_Exercise description_
Put every line of the listing below into a JSON list of strings, one string per line, skipping blank lines. Leave the picture markers out of the answer.

Items stored from a collection:
──────────

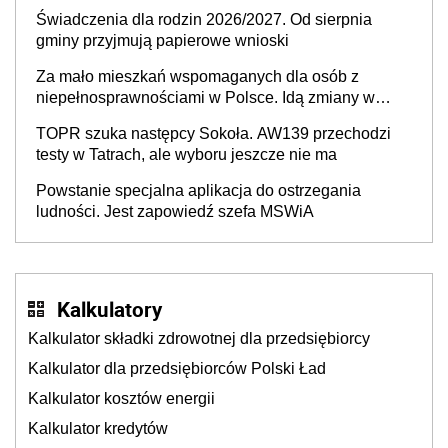
Świadczenia dla rodzin 2026/2027. Od sierpnia
gminy przyjmują papierowe wnioski
Za mało mieszkań wspomaganych dla osób z
niepełnosprawnościami w Polsce. Idą zmiany w
przepisach
TOPR szuka następcy Sokoła. AW139 przechodzi
testy w Tatrach, ale wyboru jeszcze nie ma
Powstanie specjalna aplikacja do ostrzegania
ludności. Jest zapowiedź szefa MSWiA
Kalkulatory
Kalkulator składki zdrowotnej dla przedsiębiorcy
Kalkulator dla przedsiębiorców Polski Ład
Kalkulator kosztów energii
Kalkulator kredytów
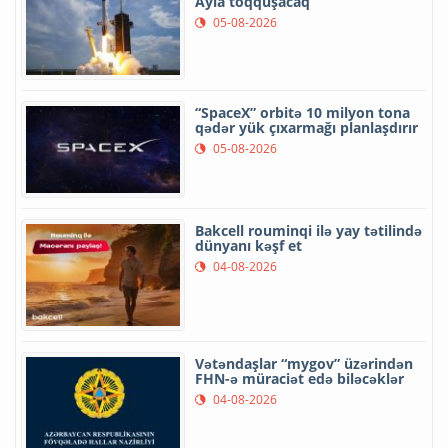
Ayla toqquşacaq
05-08-2026
“SpaceX” orbitə 10 milyon tona
qədər yük çıxarmağı planlaşdırır
05-08-2026
Bakcell rouminqi ilə yay tətilində
dünyanı kəşf et
04-08-2026
Vətəndaşlar “mygov” üzərindən
FHN-ə müraciət edə biləcəklər
04-08-2026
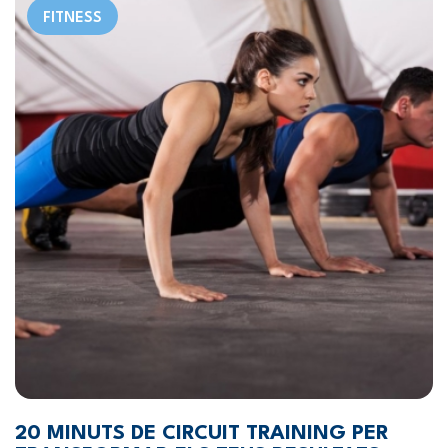
FITNESS
20 MINUTS DE CIRCUIT TRAINING PER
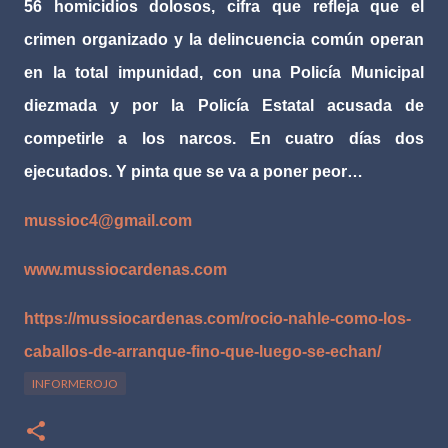
56 homicidios dolosos, cifra que refleja que el
crimen organizado y la delincuencia común operan
en la total impunidad, con una Policía Municipal
diezmada y por la Policía Estatal acusada de
competirle a los narcos. En cuatro días dos
ejecutados. Y pinta que se va a poner peor…
mussioc4@gmail.com
www.mussiocardenas.com
https://mussiocardenas.com/rocio-nahle-como-los-
caballos-de-arranque-fino-que-luego-se-echan/
INFORMEROJO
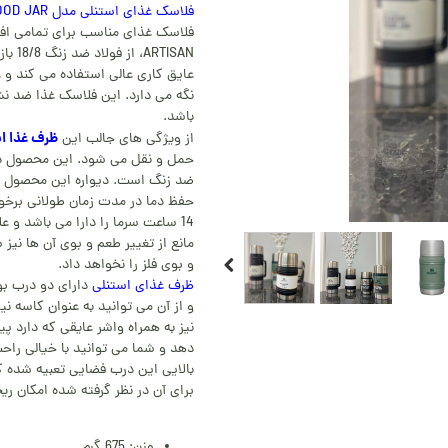
فلاسک غذای استنلی مدل THERMAL FOOD JAR
فلاسک غذای مناسب برای تمامی افر
نگه می دارد. این فلاسک غذا ضد نش
باشد.
ظرف غذا ا
از ویژگی های جالب این
حمل و نقل می شود. این محصول دارا
ضد زنگ است. دیواره این محصول مجهز
14 ساعت سرما را دارا می باشد و 
مانع از تغییر طعم و بوی آن ها نی
و بوی فلز را نخواهد داد.
ظرف غذای استنلی
دارای دو درب بود
و از آن می توانید به عنوان کاسه ن
نیز به همراه واشر عایقی که دارد 
دهد و شما می توانید با خیالی را
بالایی این درب فضایی تعبیه شده که
برای آن در نظر گرفته شده امکان 
وزن: 675 گرم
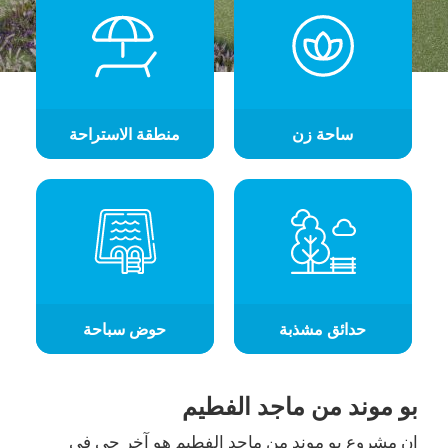
ساحة زن
منطقة الاستراحة
حدائق مشذبة
حوض سباحة
بو موند من ماجد الفطيم
إن مشروع بو موند من ماجد الفطيم هو آخر حي في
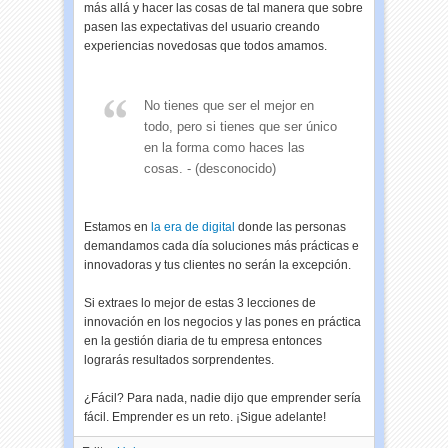
más allá y hacer las cosas de tal manera que sobre
pasen las expectativas del usuario creando
experiencias novedosas que todos amamos.
No tienes que ser el mejor en
todo, pero si tienes que ser único
en la forma como haces las
cosas. - (desconocido)
Estamos en
la era de digital
donde las personas
demandamos cada día soluciones más prácticas e
innovadoras y tus clientes no serán la excepción.
Si extraes lo mejor de estas 3 lecciones de
innovación en los negocios y las pones en práctica
en la gestión diaria de tu empresa entonces
lograrás resultados sorprendentes.
¿Fácil? Para nada, nadie dijo que emprender sería
fácil. Emprender es un reto. ¡Sigue adelante!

──────────

_Exercise result_
[
  "Świadczenia dla rodzin 2026/2027. Od sierpnia",
  "gminy przyjmują papierowe wnioski",
  "Za mało mieszkań wspomaganych dla osób z",
  "niepełnosprawnościami w Polsce. Idą zmiany w",
  "przepisach",
  "TOPR szuka następcy Sokoła. AW139 przechodzi",
  "testy w Tatrach, ale wyboru jeszcze nie ma",
  "Powstanie specjalna aplikacja do ostrzegania",
  "ludności. Jest zapowiedź szefa MSWiA",
  "Kalkulatory",
  "Kalkulator składki zdrowotnej dla przedsiębiorcy",
  "Kalkulator dla przedsiębiorców Polski Ład",
  "Kalkulator kosztów energii",
  "Kalkulator kredytów",
  "Ayla toqquşacaq",
  "05-08-2026",
  "“SpaceX” orbitə 10 milyon tona",
  "qədər yük çıxarmağı planlaşdırır",
  "05-08-2026",
  "Bakcell rouminqi ilə yay tətilində",
  "dünyanı kəşf et",
  "04-08-2026",
  "Vətəndaşlar “mygov” üzərindən",
  "FHN-ə müraciət edə biləcəklər",
  "04-08-2026",
  "FITNESS",
  "20 MINUTS DE CIRCUIT TRAINING PER",
  "56 homicidios dolosos, cifra que refleja que el",
  "crimen organizado y la delincuencia común operan",
  "en la total impunidad, con una Policía Municipal",
  "diezmada y por la Policía Estatal acusada de",
  "competirle a los narcos. En cuatro días dos",
  "ejecutados. Y pinta que se va a poner peor…",
  "mussioc4@gmail.com",
  "www.mussiocardenas.com",
  "https://mussiocardenas.com/rocio-nahle-como-los-",
  "caballos-de-arranque-fino-que-luego-se-echan/",
  "INFORMEROJO",
  "فلاسک غذای استنلی مدل THERMAL FOOD JAR",
  "فلاسک غذای مناسب برای تمامی افر",
  "نگه می دارد. این فلاسک غذا ضد نش",
  "باشد.",
  "ظرف غذا ا",
  "از ویژگی های جالب این",
  "حمل و نقل می شود. این محصول دارا",
  "ضد زنگ است. دیواره این محصول مجهز",
  "14 ساعت سرما را دارا می باشد و ",
  "مانع از تغییر طعم و بوی آن ها نی",
  "و بوی فلز را نخواهد داد.",
  "ظرف غذای استنلی",
  "دارای دو درب بود",
  "و از آن می توانید به عنوان کاسه ن",
  "نیز به همراه واشر عایقی که دارد ",
  "دهد و شما می توانید با خیالی را",
  "بالایی این درب فضایی تعبیه شده که",
  "برای آن در نظر گرفته شده امکان ",
  "وزن: 675 گرم",
  "ساحة زن",
  "منطقة الاستراحة",
  "حدائق مشذبة",
  "حوض سباحة",
  "بو موند من ماجد الفطيم",
  "إن مشروع بو موند من ماجد الفطيم هو آخر حي في",
  "más allá y hacer las cosas de tal manera que sobre",
  "pasen las expectativas del usuario creando",
  "experiencias novedosas que todos amamos.",
  "No tienes que ser el mejor en",
  "todo, pero si tienes que ser único",
  "en la forma como haces las",
  "cosas. - (desconocido)",
  "Estamos en",
  "la era de digital",
  "donde las personas",
  "demandamos cada día soluciones más prácticas e",
  "innovadoras y tus clientes no serán la excepción.",
  "Si extraes lo mejor de estas 3 lecciones de",
  "innovación en los negocios y las pones en práctica",
  "en la gestión diaria de tu empresa entonces",
  "lograrás resultados sorprendentes.",
  "¿Fácil? Para nada, nadie dijo que emprender sería",
  "fácil. Emprender es un reto. ¡Sigue adelante!"
]